22 марта 1919 года
В доме Стефана Романовского всегда просыпались рано — большое зажиточное хозяйство требовало неустанной заботы. Но в это утро происходило что-то невероятное и ужасное. Обитатели дома проснулись раньше обычного — оттого, что земля под домом вздрогнула и где-то на первом этаже с громким звоном посыпались осколки стекла.
Беата, несмотря на свои семьдесят восемь лет и обычную неповоротливость, подпрыгнула с кровати в ночной рубашке и побежала вниз, в общую комнату. Окна оказались выбитыми, и по помещению гулял промозглый мартовский ветер. На полу валялись осколки выбитого оконного стекла, с плачем их подметала на совок шестнадцатилетняя внучка Наталья.
— Ты проснулась уже? Что происходит?
— Да что, бабушка, непонятно разве? Опять белогвардейцы, будь они прокляты!
Как будто в ответ через разбитые окна в комнату безжалостно внесся стрекот пулеметов.
— Господи! — Беата невольно прикрыла голову руками. — Опять обстрел! Хорошо хоть, Стефан и Матена в поля уехали!
— Зато мы здесь, — зло обронила Наталья.
Дом снова вздрогнул.
Как же хочется жить, хоть в шестнадцать лет, хоть в семьдесят восемь! Как надоело дрожать и каждую минуту ожидать новых нападений!
— А все ты, бабушка, — Наталья выпрямилась с совком в руке, — «давай останемся, давай останемся, в доме тоже полно дел!»
Беата умоляюще смотрела на любимую внучку:
— Послушай, Натазя…
— Я сказала, что я не Натазя, хватит уже повторять! Я — Наталья, и жених у меня русский!
С улицы послышались крики взволнованной толпы.

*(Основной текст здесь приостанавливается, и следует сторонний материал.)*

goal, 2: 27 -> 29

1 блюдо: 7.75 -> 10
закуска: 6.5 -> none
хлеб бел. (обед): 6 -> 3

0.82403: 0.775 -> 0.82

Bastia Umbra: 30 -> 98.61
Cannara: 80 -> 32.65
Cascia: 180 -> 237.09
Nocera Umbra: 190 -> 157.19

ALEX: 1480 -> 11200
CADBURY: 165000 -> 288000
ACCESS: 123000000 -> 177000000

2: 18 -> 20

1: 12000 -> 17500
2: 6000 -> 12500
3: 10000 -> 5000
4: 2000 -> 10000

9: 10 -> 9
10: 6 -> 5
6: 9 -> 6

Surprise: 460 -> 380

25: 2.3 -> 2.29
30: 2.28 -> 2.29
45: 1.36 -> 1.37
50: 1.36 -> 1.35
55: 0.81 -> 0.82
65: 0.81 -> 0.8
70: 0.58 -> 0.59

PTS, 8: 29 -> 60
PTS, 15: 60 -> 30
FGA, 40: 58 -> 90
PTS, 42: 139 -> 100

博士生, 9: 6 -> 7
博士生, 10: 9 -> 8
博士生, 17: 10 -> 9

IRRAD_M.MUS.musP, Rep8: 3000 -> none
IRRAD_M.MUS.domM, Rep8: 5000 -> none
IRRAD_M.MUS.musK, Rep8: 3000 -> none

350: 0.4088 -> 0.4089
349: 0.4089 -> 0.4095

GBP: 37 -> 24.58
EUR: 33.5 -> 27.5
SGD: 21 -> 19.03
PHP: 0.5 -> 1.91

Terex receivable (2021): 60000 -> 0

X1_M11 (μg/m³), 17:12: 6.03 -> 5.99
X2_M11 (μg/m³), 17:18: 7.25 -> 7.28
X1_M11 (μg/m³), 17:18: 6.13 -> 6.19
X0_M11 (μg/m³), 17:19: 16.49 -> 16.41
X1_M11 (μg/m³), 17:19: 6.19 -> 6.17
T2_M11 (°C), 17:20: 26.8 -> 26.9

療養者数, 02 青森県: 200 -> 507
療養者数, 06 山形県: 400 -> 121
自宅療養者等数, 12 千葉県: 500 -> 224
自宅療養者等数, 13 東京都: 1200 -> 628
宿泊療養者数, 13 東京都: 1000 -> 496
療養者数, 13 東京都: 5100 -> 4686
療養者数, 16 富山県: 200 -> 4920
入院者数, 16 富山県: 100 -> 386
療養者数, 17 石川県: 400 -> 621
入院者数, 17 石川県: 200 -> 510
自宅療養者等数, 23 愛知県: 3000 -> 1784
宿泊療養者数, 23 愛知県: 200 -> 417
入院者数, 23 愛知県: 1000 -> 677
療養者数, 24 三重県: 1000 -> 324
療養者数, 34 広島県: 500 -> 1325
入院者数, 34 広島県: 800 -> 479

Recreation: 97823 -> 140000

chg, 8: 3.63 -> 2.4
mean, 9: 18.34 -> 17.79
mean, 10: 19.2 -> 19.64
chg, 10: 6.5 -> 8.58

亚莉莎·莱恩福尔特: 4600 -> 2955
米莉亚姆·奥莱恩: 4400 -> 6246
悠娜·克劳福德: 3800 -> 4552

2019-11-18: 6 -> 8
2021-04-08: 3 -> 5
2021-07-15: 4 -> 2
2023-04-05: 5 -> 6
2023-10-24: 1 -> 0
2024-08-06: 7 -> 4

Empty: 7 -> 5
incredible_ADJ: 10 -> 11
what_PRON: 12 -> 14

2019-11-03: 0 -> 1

Бабушка с внучкой выглянули во двор. Ветер доносил едкие клубы дыма со стороны соседней деревни Андреевки, вдалеке виднелось огромное черное облако, поднимавшееся от земли и взмывающее в синие небеса. Мимо их дома куда-то бежали люди с искаженными диким страхом лицами. Беата схватила за руку одного из бежавших мальчишек:
— Куда все бегут?
— Нас японцы обстреливают, село окружили со всех сторон!
Ненадолго остановилась и мать мальчишки, соседская крестьянка Мария Бондаренко.
— Такой ужас творится, — говорила она, дрожа как осиновый лист, — побежали мы на край села, а там японцы, и всех, кого видят, из пулемета расстреливают! Тогда мы побежали обратно! А куда бежать, пулеметные очереди отовсюду!
Голос соседки заглушили звуки пальбы из пушек.
У Наталья ноги подкосились от страха, перед глазами все поплыло, и ее тоже затрясло, как соседку.
— Ой, смотрите, белогвардейцы скачут! — раздался чей-то истошный крик.
— Мы красные! — закричали в ответ бойцы, подъезжая на лошадях. Их было человек пять, не больше.
Но многие селяне уже разбежались с воплями кто куда.
Наталья жестом показала бабушке идти в дом:
— Накинь на себя что-нибудь, а то стоишь в одной ночнушке!
Беата скользнула в дом одеваться, а Наталья распахнутыми глазами смотрела на приближающихся солдат.
— Вы правда красные?
— Правда, — сказал один из них, по всей видимости, главный, — я —командир отряда Савелий Рыбов.
— Мой жених сейчас тоже где-то в рядах красных. Тимофей Курилов — может, знаете такого?
— Не слыхал, — Рыбов поправил фуражку, — может, кто из ребят слыхал?
— Да нас много сейчас, — сказал кто-то из солдат, — говорят, уже тридцать тысяч наших, да еще партизан тысяч пятьдесят! Не переживай, живой твой жених! Скоро в Благовещенске будем советскую власть провозглашать. Вот выгоним отсюда эту шушеру и — в город с красными знаменами!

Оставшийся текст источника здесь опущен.